My cousin Mark called this morning. I should have known something was up because my family, especially my cousins, never call unless something is up. It’s a bad habit that runs in the family. As I sat there praying it wasn’t his parents, he broke the news to me. Our cousin Henry had passed away.
I still keep thinking this is one of Henry’s pranks. Like the time we were at the beach when we were kids and he made everyone’s cigarettes explode all week. That was the same week he slept in his bathing suit the entire time, leaving deposits of sand all over our shared room. By the end of the week, he had left sand in all the beds, all over the floor and somehow, in all our clothes. He had a real aversion to bathing as a kid. That was the same week of the infamous run-in my dad had with the crab on the dunes, where he sliced his leg open to the bone and was in the hospital most of our vacation. Henry shared that sort of over the top childhood with me, which was good. You need a fellow survivor.
Henry was three years older than me and as probably any member of my family will tell you, he was my favorite cousin. I don’t even try to sugar coat that to any of the rest of them, he was my favorite cousin. He once traded me to a bunch of Mexicans for a pitcher of beer (And a t-shirt I can hear him saying) and is probably the only person on the face of the earth that could get away with it. The same members of my family would tell you that you should never, ever send us out together to pick up anything like dinner because we’ll show up three days later empty handed.

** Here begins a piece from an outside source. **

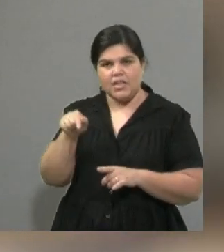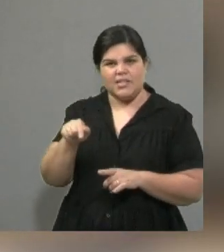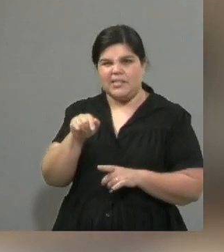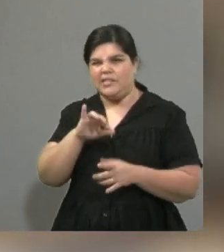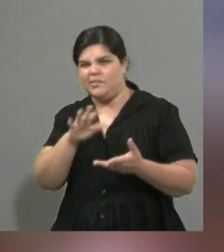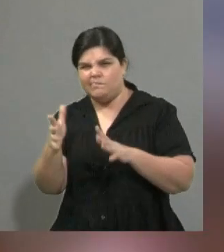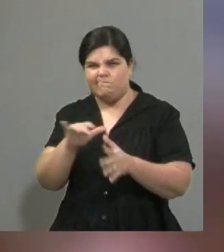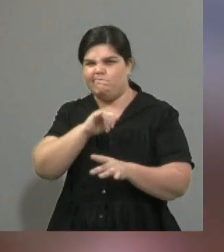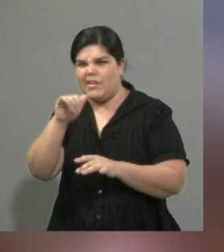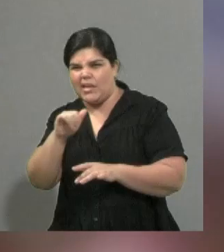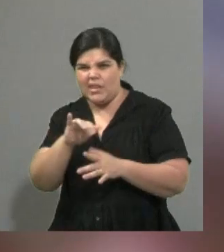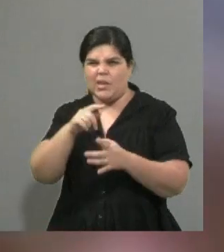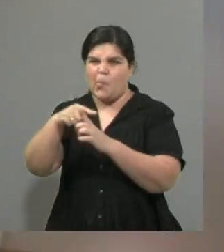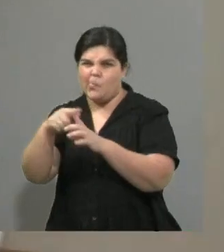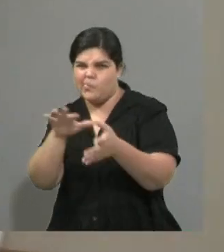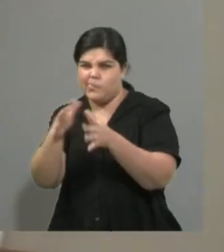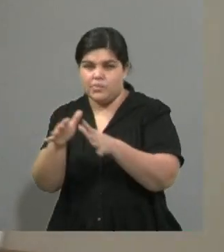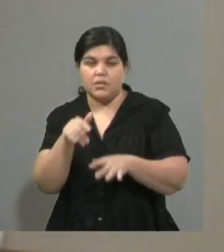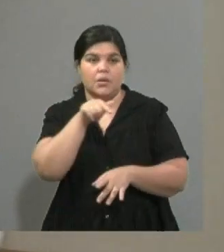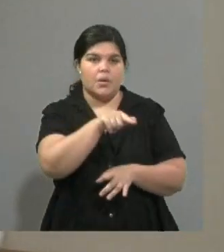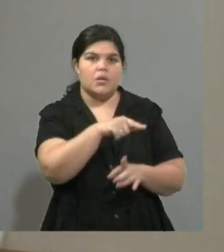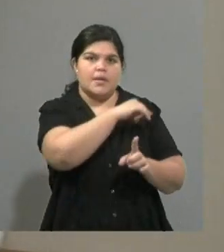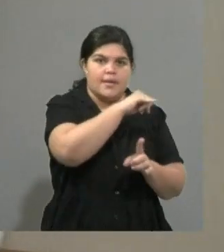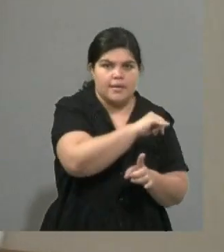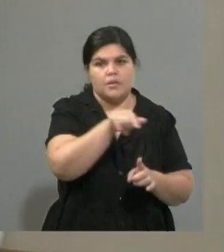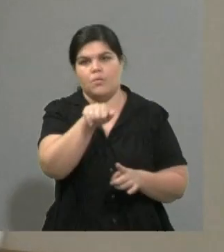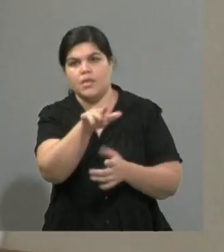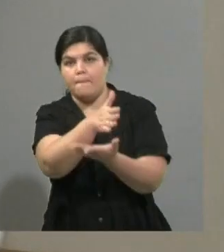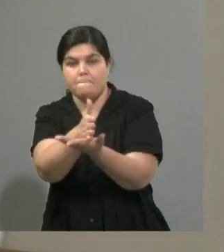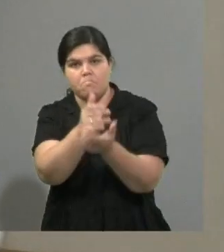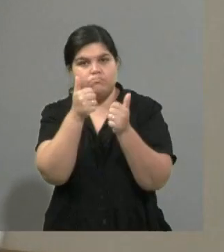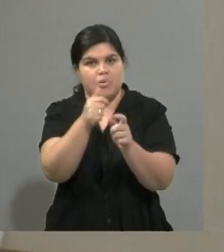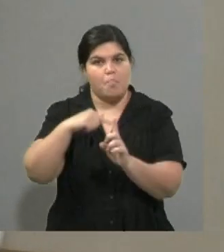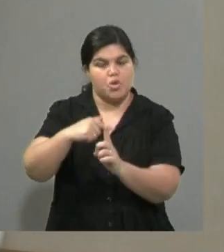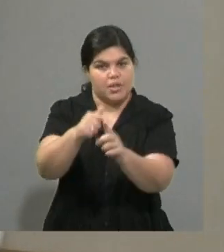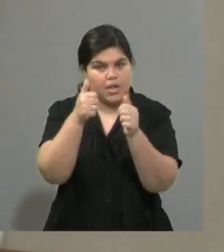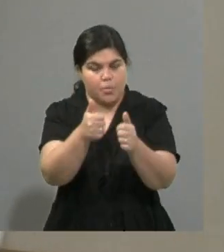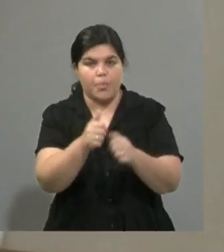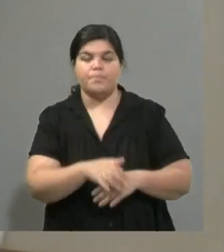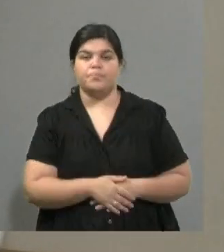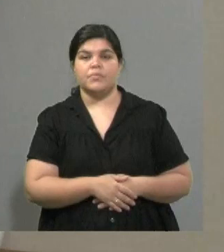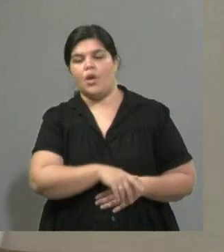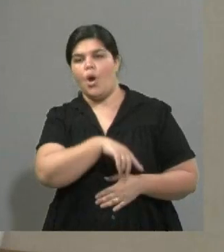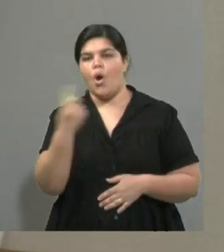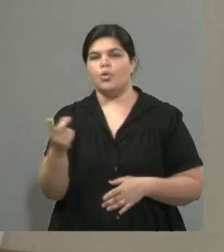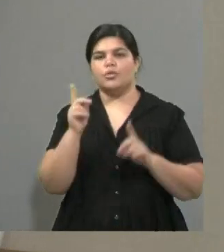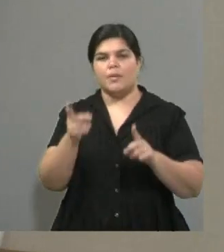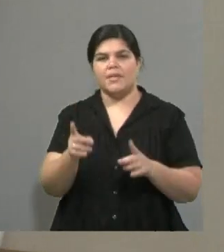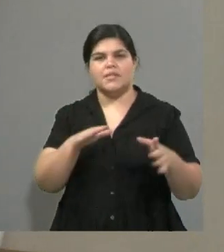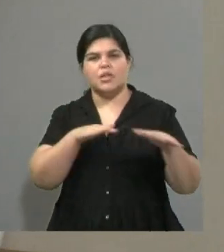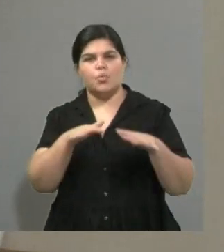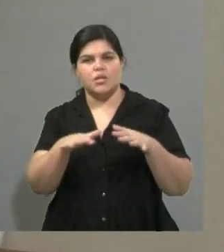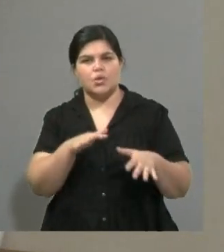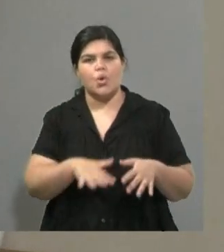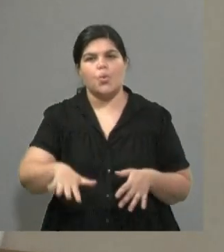mayor intención de voto tiene. Bueno, vamos a pasar a otro estallido social que también cumplió dos años y es el del Líbano y además con una situación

That last part is a small exaggeration. It was more like three hours not three days and it would be because he found a bar with a really great beer I needed to try that was on the way. Then again, it was widely known that Henry & I couldn’t walk down the street without stopping off for a beer. He was one of my first drinking buddies and certainly one of my favorites. He was like my big brother really – he’s run interference for me my entire life. Pat & I were famously on a break when he came down to visit and meddled until we got back together. He went on to save our wedding in a few ways, but those are all stories for other days. We had a childhood of fantastic stories that Henry & I dragged into our adulthood. Our adventures together didn’t stop when we got older, although we did get more responsible along the way. Life has a way of doing that to you.
My entire life I have sat next to Henry at family weddings & funerals. He was always one to pull me aside to go grab a beer, maybe take a drive down a country road with a six pack and listen to Van Morrison. As long as I can remember, there was Henry. Only now there’s not. And I’m not exactly sure how I’m supposed to sit through his funeral without him.